Exercise:
Reproduce precisely the lines of the listing below, starting with the line that contains "- **Schlumberger**: Petrel, GeoFrame" and stopping after the line that contains "- **IBM**: Quantum computing"; include nothing else.

Record excerpts:

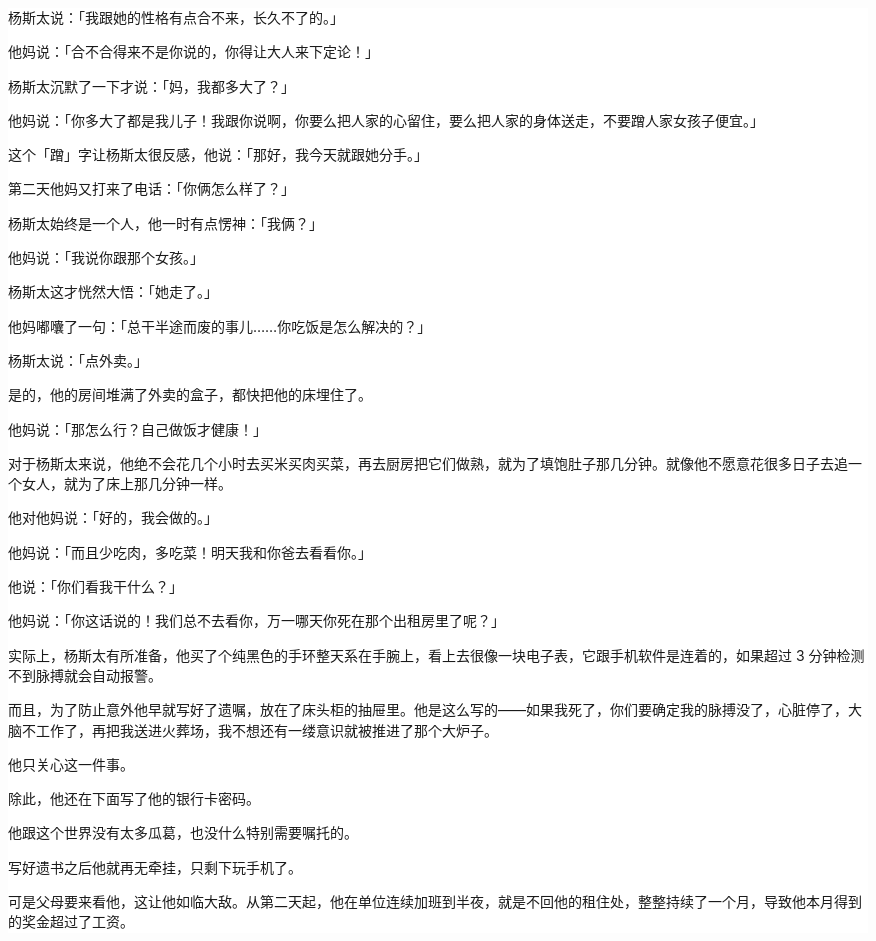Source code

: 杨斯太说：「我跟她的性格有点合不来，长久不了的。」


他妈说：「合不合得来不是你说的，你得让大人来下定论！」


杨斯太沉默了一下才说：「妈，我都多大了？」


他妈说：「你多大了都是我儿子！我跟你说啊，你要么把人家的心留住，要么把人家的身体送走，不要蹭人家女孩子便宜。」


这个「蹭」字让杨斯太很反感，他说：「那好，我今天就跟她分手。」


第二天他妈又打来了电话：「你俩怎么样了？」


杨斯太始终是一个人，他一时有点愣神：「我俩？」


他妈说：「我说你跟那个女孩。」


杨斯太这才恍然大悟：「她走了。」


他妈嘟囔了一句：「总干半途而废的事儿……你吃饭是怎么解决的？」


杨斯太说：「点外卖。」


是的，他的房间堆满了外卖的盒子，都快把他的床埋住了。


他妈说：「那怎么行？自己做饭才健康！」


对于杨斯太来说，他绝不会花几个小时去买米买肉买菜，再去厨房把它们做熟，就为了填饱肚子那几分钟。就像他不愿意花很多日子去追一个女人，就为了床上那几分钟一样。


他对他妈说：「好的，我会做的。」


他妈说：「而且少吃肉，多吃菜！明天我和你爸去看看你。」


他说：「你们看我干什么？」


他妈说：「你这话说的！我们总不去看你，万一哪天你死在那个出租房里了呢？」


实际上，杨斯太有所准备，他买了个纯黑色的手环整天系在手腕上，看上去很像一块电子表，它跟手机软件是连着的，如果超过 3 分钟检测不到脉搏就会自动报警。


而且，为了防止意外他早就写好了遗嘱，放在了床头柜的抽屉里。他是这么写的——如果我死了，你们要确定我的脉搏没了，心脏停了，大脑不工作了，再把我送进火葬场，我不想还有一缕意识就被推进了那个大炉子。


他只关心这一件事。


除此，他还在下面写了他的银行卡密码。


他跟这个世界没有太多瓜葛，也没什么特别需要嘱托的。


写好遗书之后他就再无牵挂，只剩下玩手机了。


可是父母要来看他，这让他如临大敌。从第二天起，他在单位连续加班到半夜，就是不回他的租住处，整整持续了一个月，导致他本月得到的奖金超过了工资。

==

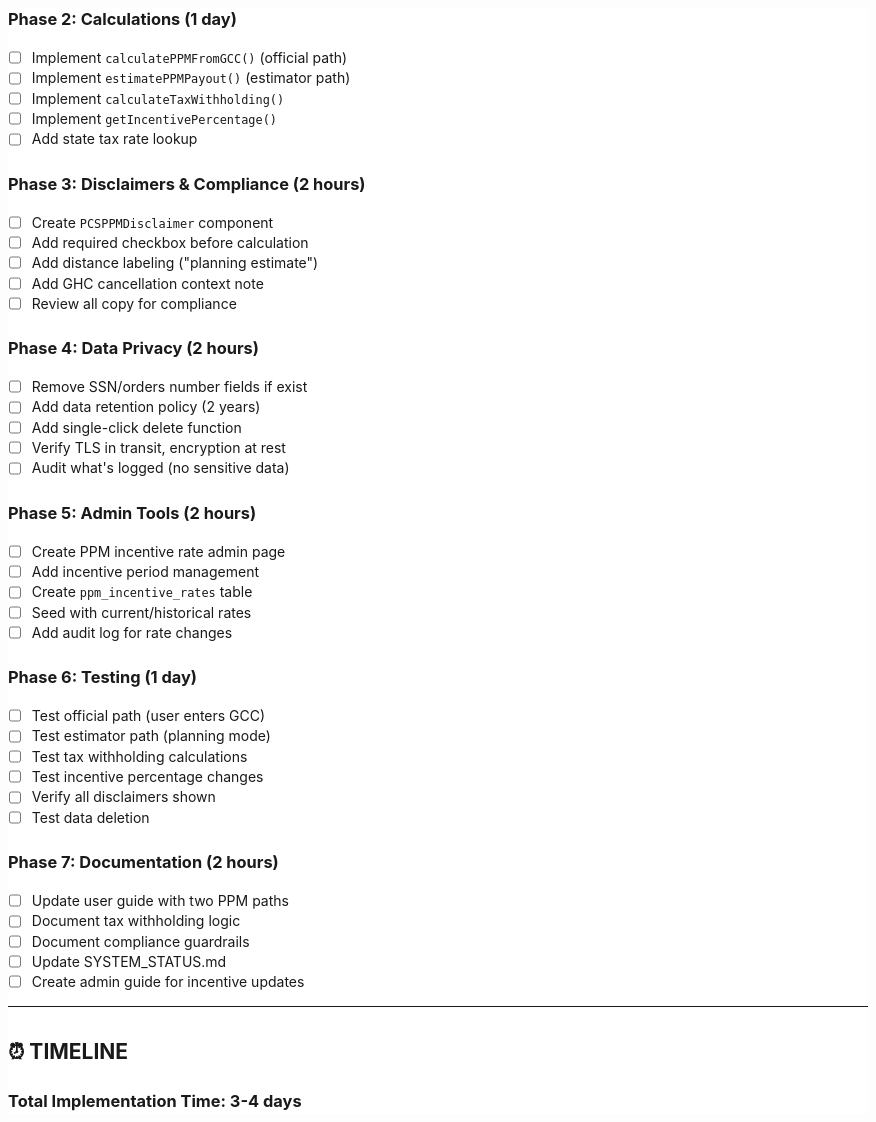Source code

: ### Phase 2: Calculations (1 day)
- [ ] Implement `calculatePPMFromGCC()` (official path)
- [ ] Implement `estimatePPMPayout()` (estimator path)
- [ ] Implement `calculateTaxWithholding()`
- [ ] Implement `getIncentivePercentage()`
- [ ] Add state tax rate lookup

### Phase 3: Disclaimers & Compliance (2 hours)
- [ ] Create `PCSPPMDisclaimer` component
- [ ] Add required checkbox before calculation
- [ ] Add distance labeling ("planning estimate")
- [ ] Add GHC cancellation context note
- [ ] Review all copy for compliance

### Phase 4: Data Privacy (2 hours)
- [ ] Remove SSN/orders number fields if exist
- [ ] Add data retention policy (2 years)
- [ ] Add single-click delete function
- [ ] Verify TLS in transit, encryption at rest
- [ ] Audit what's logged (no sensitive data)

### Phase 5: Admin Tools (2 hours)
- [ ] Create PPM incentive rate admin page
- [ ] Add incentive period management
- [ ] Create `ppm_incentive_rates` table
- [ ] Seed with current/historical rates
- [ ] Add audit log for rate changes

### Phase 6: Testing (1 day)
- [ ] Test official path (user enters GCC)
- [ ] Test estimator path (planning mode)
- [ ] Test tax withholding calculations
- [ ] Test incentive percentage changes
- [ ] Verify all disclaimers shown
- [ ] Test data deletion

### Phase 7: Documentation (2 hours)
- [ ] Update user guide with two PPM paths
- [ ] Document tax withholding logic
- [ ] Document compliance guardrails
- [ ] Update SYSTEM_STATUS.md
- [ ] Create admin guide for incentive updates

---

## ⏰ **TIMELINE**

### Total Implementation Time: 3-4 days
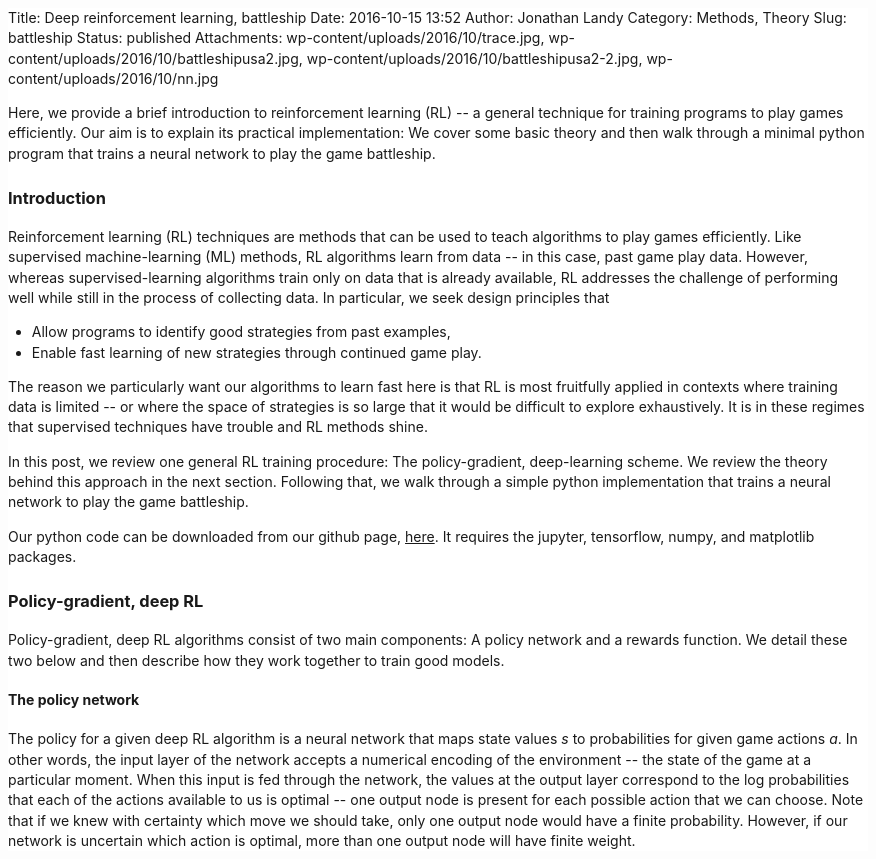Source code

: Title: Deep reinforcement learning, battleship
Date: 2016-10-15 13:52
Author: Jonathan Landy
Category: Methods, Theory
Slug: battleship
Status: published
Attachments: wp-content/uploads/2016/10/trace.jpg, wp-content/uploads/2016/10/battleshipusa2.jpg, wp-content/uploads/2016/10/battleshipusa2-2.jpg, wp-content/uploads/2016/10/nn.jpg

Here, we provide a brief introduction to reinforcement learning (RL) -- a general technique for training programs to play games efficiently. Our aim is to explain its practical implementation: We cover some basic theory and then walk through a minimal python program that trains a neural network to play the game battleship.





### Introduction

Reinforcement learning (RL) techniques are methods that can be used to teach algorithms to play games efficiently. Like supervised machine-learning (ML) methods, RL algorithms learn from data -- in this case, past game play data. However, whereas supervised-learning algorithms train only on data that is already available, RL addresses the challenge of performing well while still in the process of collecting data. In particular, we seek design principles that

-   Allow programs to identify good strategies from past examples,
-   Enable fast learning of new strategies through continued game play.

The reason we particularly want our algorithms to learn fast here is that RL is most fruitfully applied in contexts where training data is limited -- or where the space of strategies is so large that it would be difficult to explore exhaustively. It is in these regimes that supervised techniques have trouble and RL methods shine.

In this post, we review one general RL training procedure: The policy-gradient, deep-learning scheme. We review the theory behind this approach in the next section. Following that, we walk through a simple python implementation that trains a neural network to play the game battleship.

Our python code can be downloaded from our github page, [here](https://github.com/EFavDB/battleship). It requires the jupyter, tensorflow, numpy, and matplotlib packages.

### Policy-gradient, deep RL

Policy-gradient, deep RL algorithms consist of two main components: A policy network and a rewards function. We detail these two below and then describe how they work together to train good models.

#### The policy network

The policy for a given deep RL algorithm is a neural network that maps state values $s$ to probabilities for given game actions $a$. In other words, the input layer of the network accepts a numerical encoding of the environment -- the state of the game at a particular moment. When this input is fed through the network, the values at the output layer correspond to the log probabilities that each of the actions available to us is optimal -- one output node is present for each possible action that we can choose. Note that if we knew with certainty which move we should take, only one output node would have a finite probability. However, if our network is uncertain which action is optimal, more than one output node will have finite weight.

--

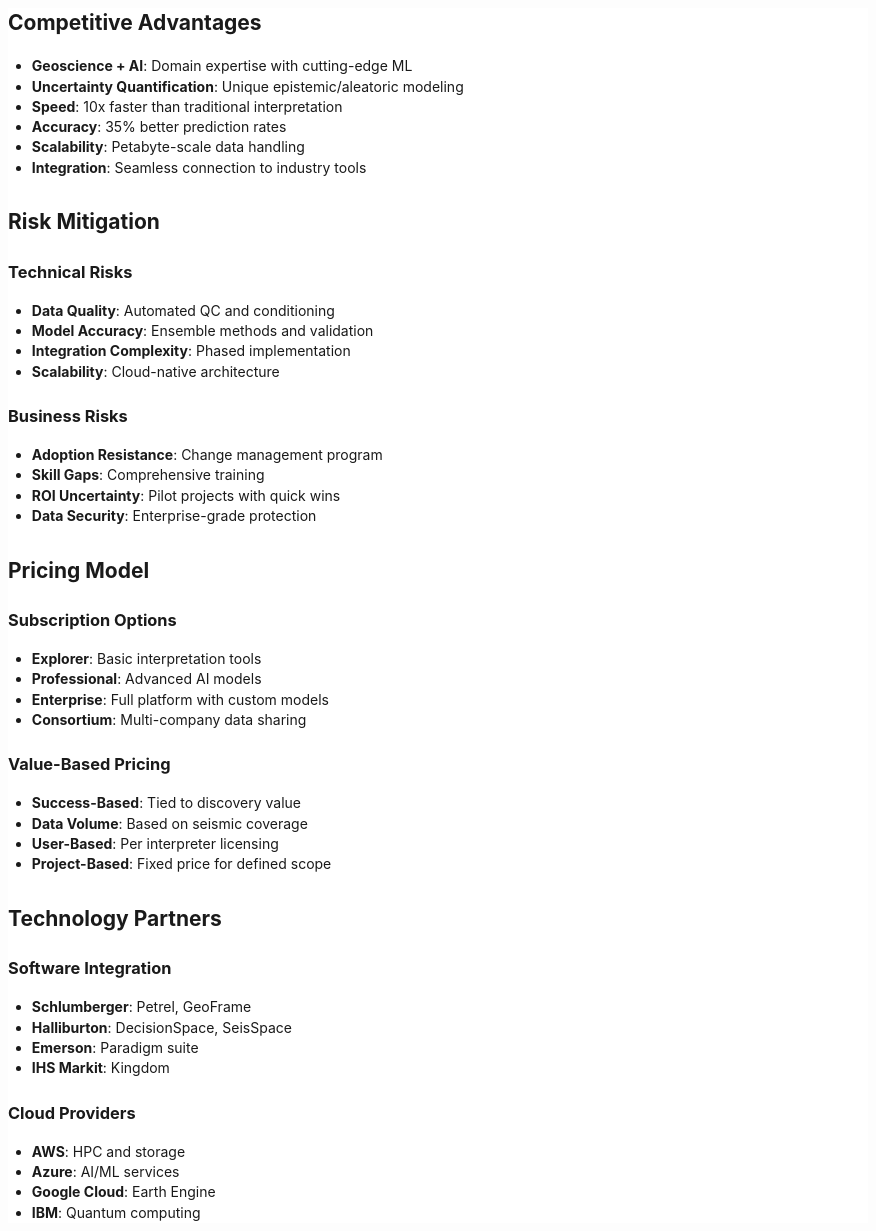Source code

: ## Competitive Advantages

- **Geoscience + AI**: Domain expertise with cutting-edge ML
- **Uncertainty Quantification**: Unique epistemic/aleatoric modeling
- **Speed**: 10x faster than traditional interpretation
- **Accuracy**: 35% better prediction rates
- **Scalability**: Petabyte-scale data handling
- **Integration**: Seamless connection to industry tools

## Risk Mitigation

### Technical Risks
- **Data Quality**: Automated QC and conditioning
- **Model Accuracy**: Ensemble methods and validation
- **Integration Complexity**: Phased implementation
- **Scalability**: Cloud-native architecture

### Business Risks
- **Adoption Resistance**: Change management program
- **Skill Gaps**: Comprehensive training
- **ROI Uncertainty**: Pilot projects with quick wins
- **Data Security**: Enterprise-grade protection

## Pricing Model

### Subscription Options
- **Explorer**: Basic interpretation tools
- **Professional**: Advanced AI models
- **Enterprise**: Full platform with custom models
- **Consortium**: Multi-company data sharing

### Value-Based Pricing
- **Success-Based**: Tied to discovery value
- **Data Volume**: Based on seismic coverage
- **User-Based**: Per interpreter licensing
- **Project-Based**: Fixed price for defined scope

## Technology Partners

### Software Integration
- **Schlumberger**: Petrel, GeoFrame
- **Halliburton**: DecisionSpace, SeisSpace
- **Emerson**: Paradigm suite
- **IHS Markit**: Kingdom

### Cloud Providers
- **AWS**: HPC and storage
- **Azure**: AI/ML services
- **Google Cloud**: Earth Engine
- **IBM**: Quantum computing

Finished task:
- **Schlumberger**: Petrel, GeoFrame
- **Halliburton**: DecisionSpace, SeisSpace
- **Emerson**: Paradigm suite
- **IHS Markit**: Kingdom

### Cloud Providers
- **AWS**: HPC and storage
- **Azure**: AI/ML services
- **Google Cloud**: Earth Engine
- **IBM**: Quantum computing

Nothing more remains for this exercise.